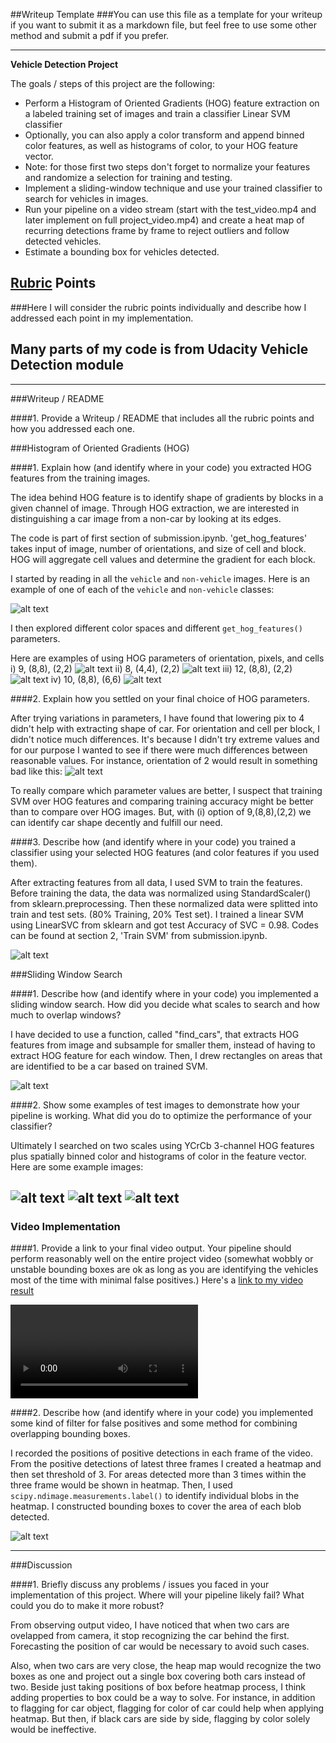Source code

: ##Writeup Template
###You can use this file as a template for your writeup if you want to submit it as a markdown file, but feel free to use some other method and submit a pdf if you prefer.

---

**Vehicle Detection Project**

The goals / steps of this project are the following:

* Perform a Histogram of Oriented Gradients (HOG) feature extraction on a labeled training set of images and train a classifier Linear SVM classifier
* Optionally, you can also apply a color transform and append binned color features, as well as histograms of color, to your HOG feature vector. 
* Note: for those first two steps don't forget to normalize your features and randomize a selection for training and testing.
* Implement a sliding-window technique and use your trained classifier to search for vehicles in images.
* Run your pipeline on a video stream (start with the test_video.mp4 and later implement on full project_video.mp4) and create a heat map of recurring detections frame by frame to reject outliers and follow detected vehicles.
* Estimate a bounding box for vehicles detected.

[//]: # (Image References)
[image1]: ./output_images/img1.png
[image2]: ./output_images/img2.jpg
[image2_1]: ./output_images/ori_8_pix_4_cell_2.png
[image2_2]: ./output_images/ori_12_pix_8_cell_2.png
[image2_3]: ./output_images/ori_10_pix_8_cell_6.png
[image2_4]: ./output_images/ori_2_pix_8_cell_9.png
[image5]: ./output_images/img5.png
[image6]: ./output_images/img6.png
[image7]: ./output_images/img7.png
[image8]: ./output_images/img8.png
[image8_1]: ./output_images/img8_1.png
[image8_2]: ./output_images/img8_2.png
[video1]: ./output_images/white.mp4


## [Rubric](https://review.udacity.com/#!/rubrics/513/view) Points
###Here I will consider the rubric points individually and describe how I addressed each point in my implementation.  
## Many parts of my code is from Udacity Vehicle Detection module
---
###Writeup / README

####1. Provide a Writeup / README that includes all the rubric points and how you addressed each one. 

###Histogram of Oriented Gradients (HOG)

####1. Explain how (and identify where in your code) you extracted HOG features from the training images.

The idea behind HOG feature is to identify shape of gradients by blocks in a given channel of image. Through HOG extraction, we are interested in distinguishing a car image from a non-car by looking at its edges.

The code is part of first section of submission.ipynb. 'get_hog_features' takes input of image, number of orientations, and size of cell and block. HOG will aggregate cell values and determine the gradient for each block.

I started by reading in all the `vehicle` and `non-vehicle` images.  Here is an example of one of each of the `vehicle` and `non-vehicle` classes:

![alt text][image1]

I then explored different color spaces and different `get_hog_features()` parameters.  

Here are examples of using HOG parameters of orientation, pixels, and cells
i)   9,  (8,8), (2,2)
![alt text][image2]
ii)  8,  (4,4), (2,2)
![alt text][image2_1]
iii) 12, (8,8), (2,2)
![alt text][image2_2]
iv)  10, (8,8), (6,6)
![alt text][image2_3]

####2. Explain how you settled on your final choice of HOG parameters.

After trying variations in parameters, I have found that lowering pix to 4 didn't help with extracting shape of car. For orientation and cell per block, I didn't notice much differences. It's because I didn't try extreme values and for our purpose I wanted to see if there were much differences between reasonable values. For instance, orientation of 2 would result in something bad like this:
![alt text][image2_4]

To really compare which parameter values are better, I suspect that training SVM over HOG features and comparing training accuracy might be better than to compare over HOG images. But, with (i) option of 9,(8,8),(2,2) we can identify car shape decently and fulfill our need.

####3. Describe how (and identify where in your code) you trained a classifier using your selected HOG features (and color features if you used them).

After extracting features from all data, I used SVM to train the features. Before training the data, the data was normalized using StandardScaler() from sklearn.preprocessing. Then these normalized data were splitted into train and test sets. (80% Training, 20% Test set). I trained a linear SVM using LinearSVC from sklearn and got test Accuracy of SVC =  0.98. Codes can be found at section 2, 'Train SVM' from submission.ipynb.

![alt text][image5]

###Sliding Window Search

####1. Describe how (and identify where in your code) you implemented a sliding window search.  How did you decide what scales to search and how much to overlap windows?

I have decided to use a function, called "find_cars", that extracts HOG features from image and subsample for smaller them, instead of having to extract HOG feature for each window. Then, I drew rectangles on areas that are identified to be a car based on trained SVM. 

![alt text][image6]


####2. Show some examples of test images to demonstrate how your pipeline is working.  What did you do to optimize the performance of your classifier?

Ultimately I searched on two scales using YCrCb 3-channel HOG features plus spatially binned color and histograms of color in the feature vector. Here are some example images:

![alt text][image8]
![alt text][image8_1]
![alt text][image8_2]
---

### Video Implementation

####1. Provide a link to your final video output.  Your pipeline should perform reasonably well on the entire project video (somewhat wobbly or unstable bounding boxes are ok as long as you are identifying the vehicles most of the time with minimal false positives.)
Here's a [link to my video result](./output_images/white.mp4)

![alt text][video1]

####2. Describe how (and identify where in your code) you implemented some kind of filter for false positives and some method for combining overlapping bounding boxes.

I recorded the positions of positive detections in each frame of the video.  From the positive detections of latest three frames I created a heatmap and then set threshold of 3. For areas detected more than 3 times within the three frame would be shown in heatmap. Then, I used `scipy.ndimage.measurements.label()` to identify individual blobs in the heatmap. I constructed bounding boxes to cover the area of each blob detected.  

![alt text][image7]

---

###Discussion

####1. Briefly discuss any problems / issues you faced in your implementation of this project.  Where will your pipeline likely fail?  What could you do to make it more robust?

From observing output video, I have noticed that when two cars are ovelapped from camera, it stop recognizing the car behind the first. Forecasting the position of car would be necessary to avoid such cases. 

Also, when two cars are very close, the heap map would recognize the two boxes as one and project out a single box covering both cars instead of two. Beside just taking positions of box before heatmap process, I think adding properties to box could be a way to solve. For instance, in addition to flagging for car object, flagging for color of car could help when applying heatmap. But then, if black cars are side by side, flagging by color solely would be ineffective.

----

_Work instruction_
In the records above, some lines hold the word "README"; copy each such line.

_Task result_
###Writeup / README
####1. Provide a Writeup / README that includes all the rubric points and how you addressed each one. 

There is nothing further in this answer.